ROWS:
* * * * *
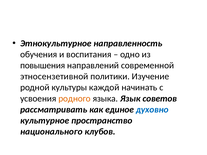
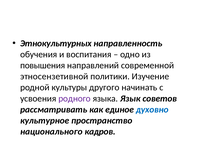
Этнокультурное: Этнокультурное -> Этнокультурных
каждой: каждой -> другого
родного colour: orange -> purple
клубов: клубов -> кадров
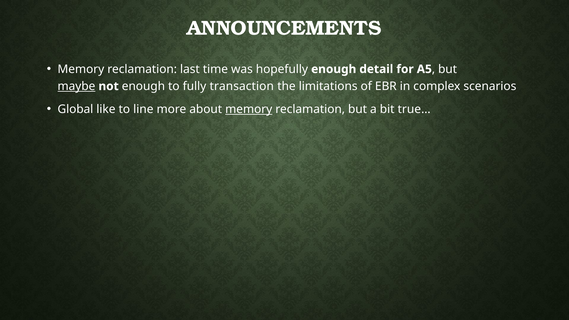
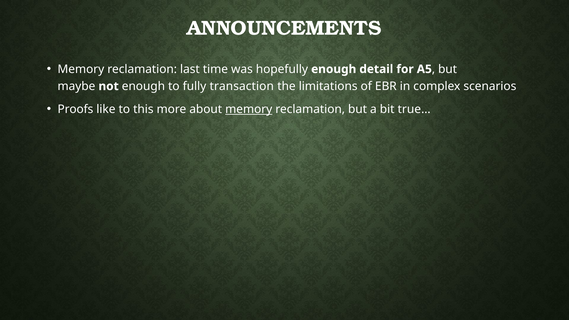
maybe underline: present -> none
Global: Global -> Proofs
line: line -> this
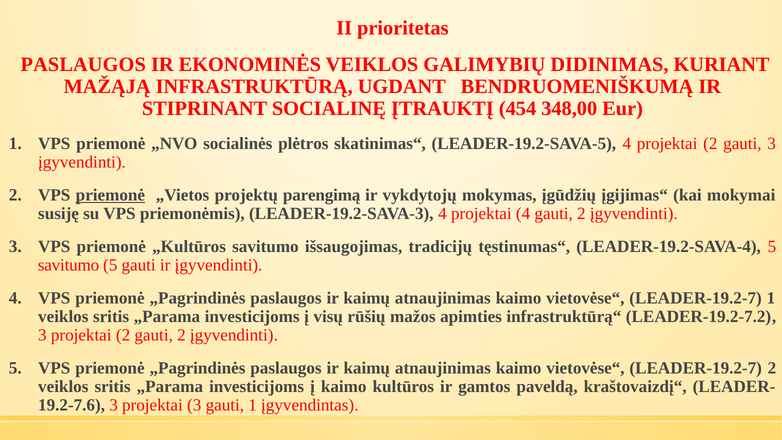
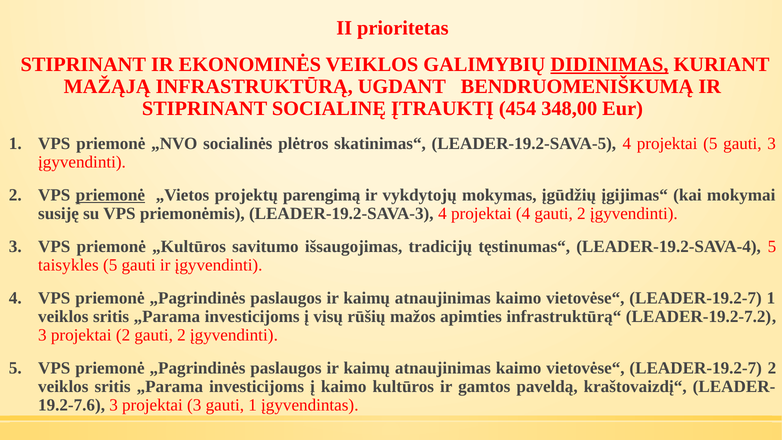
PASLAUGOS at (83, 64): PASLAUGOS -> STIPRINANT
DIDINIMAS underline: none -> present
4 projektai 2: 2 -> 5
savitumo at (69, 265): savitumo -> taisykles
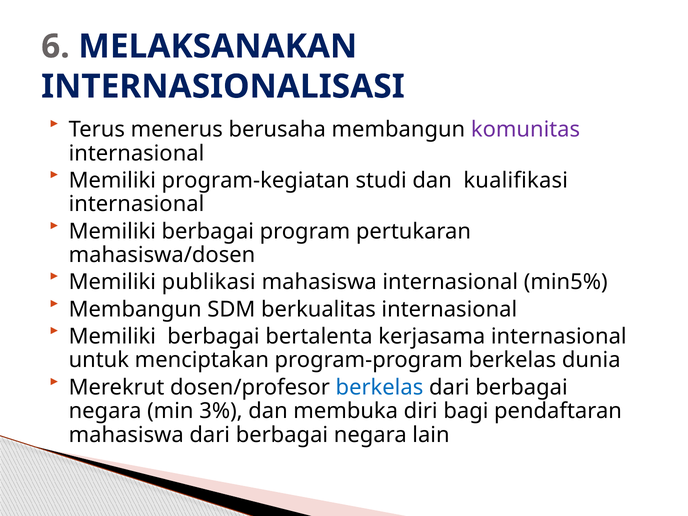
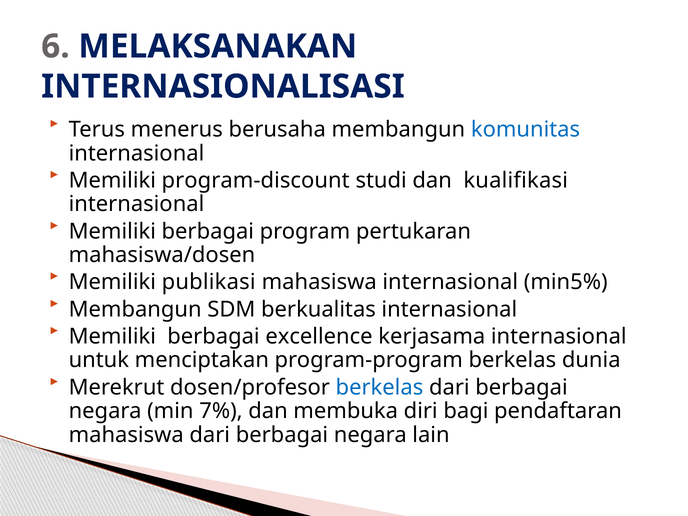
komunitas colour: purple -> blue
program-kegiatan: program-kegiatan -> program-discount
bertalenta: bertalenta -> excellence
3%: 3% -> 7%
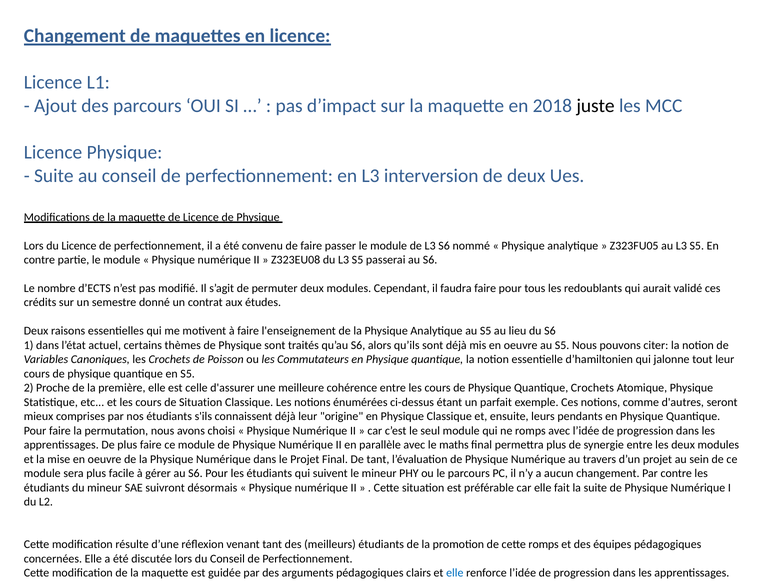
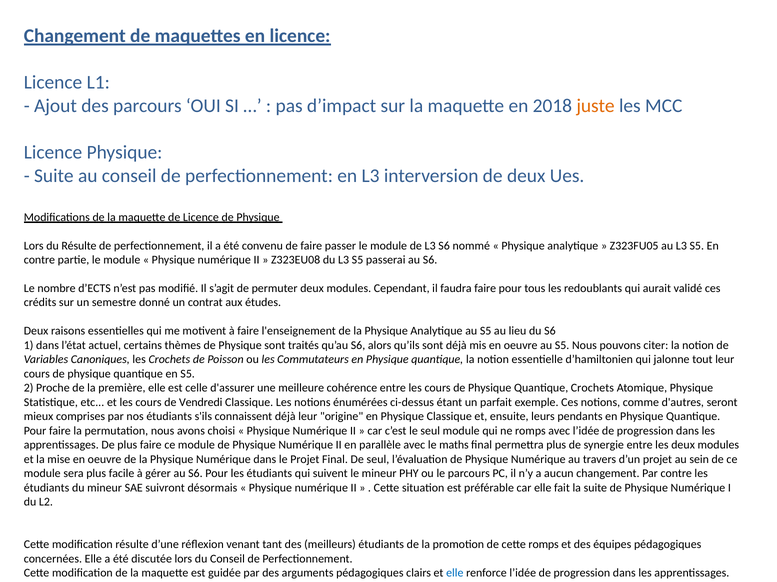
juste colour: black -> orange
du Licence: Licence -> Résulte
de Situation: Situation -> Vendredi
De tant: tant -> seul
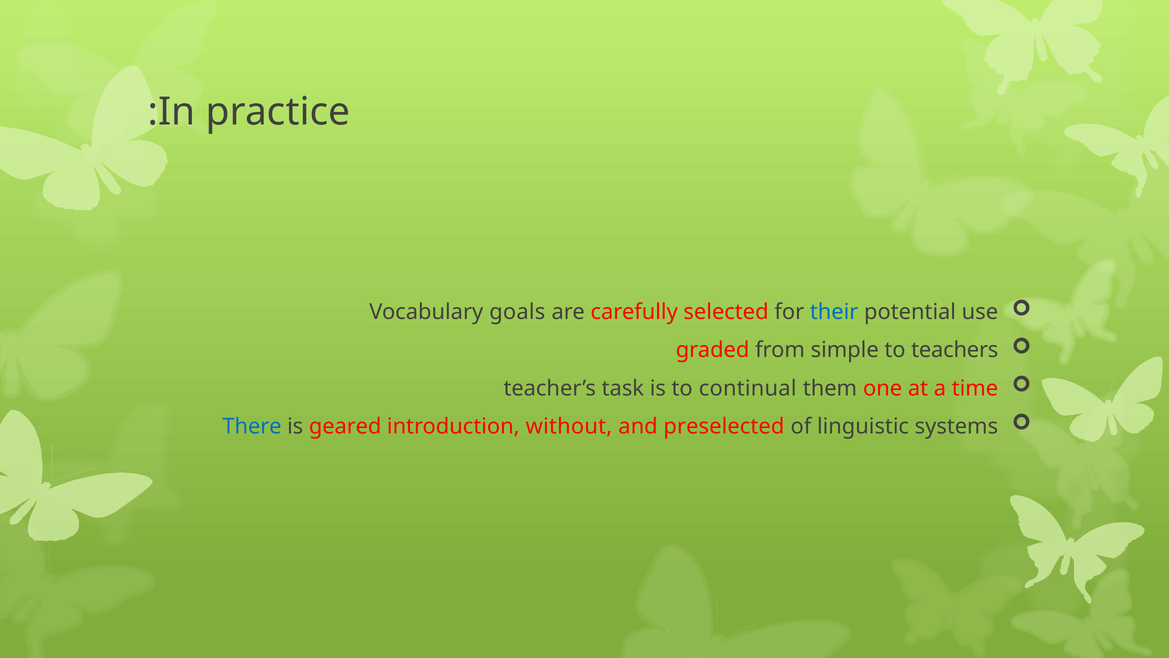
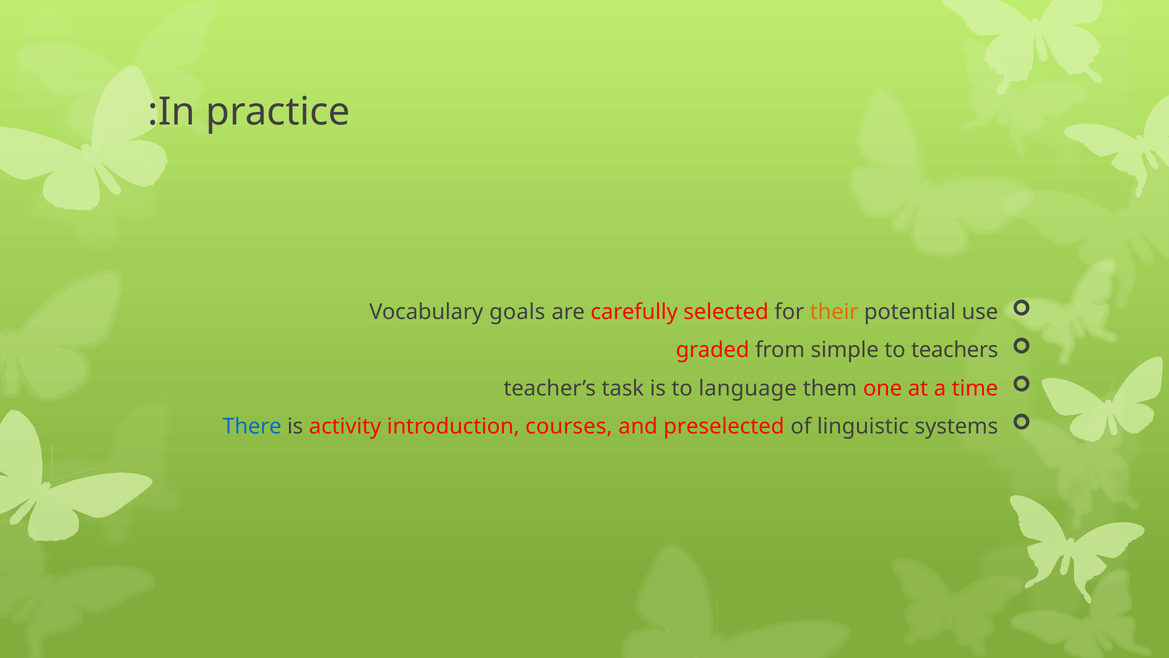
their colour: blue -> orange
continual: continual -> language
geared: geared -> activity
without: without -> courses
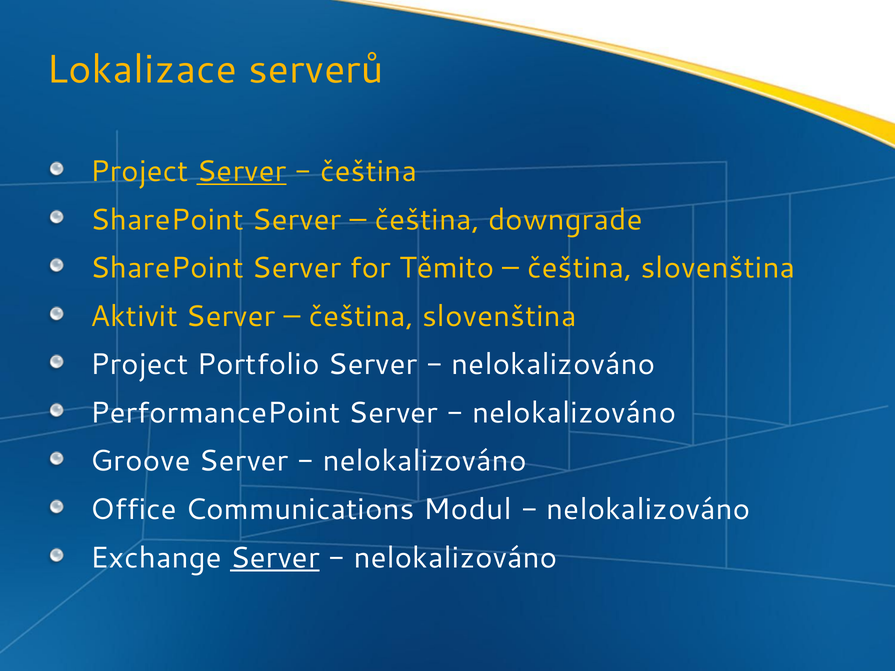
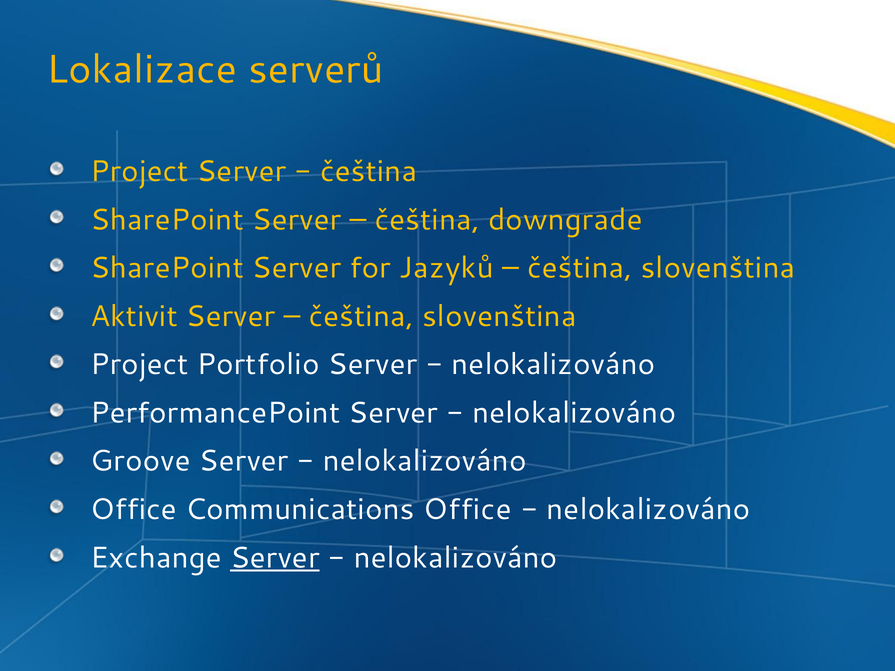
Server at (241, 171) underline: present -> none
Těmito: Těmito -> Jazyků
Communications Modul: Modul -> Office
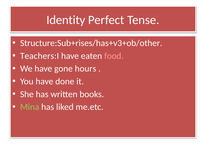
* * * * *
SET PROBLEM:
Copy word for word the part of the entries that opens with the line containing "maybe underline: present -> none" and closes with the line containing "without: without -> courses", keeping both of those lines. Leave the pictures out.

CORRECT RESULT:
maybe underline: present -> none
Global: Global -> Proofs
line: line -> this
PASLAUGOS at (83, 64): PASLAUGOS -> STIPRINANT
DIDINIMAS underline: none -> present
4 projektai 2: 2 -> 5
savitumo at (69, 265): savitumo -> taisykles
komunitas colour: purple -> blue
program-kegiatan: program-kegiatan -> program-discount
bertalenta: bertalenta -> excellence
3%: 3% -> 7%
juste colour: black -> orange
du Licence: Licence -> Résulte
de Situation: Situation -> Vendredi
De tant: tant -> seul
their colour: blue -> orange
continual: continual -> language
geared: geared -> activity
without: without -> courses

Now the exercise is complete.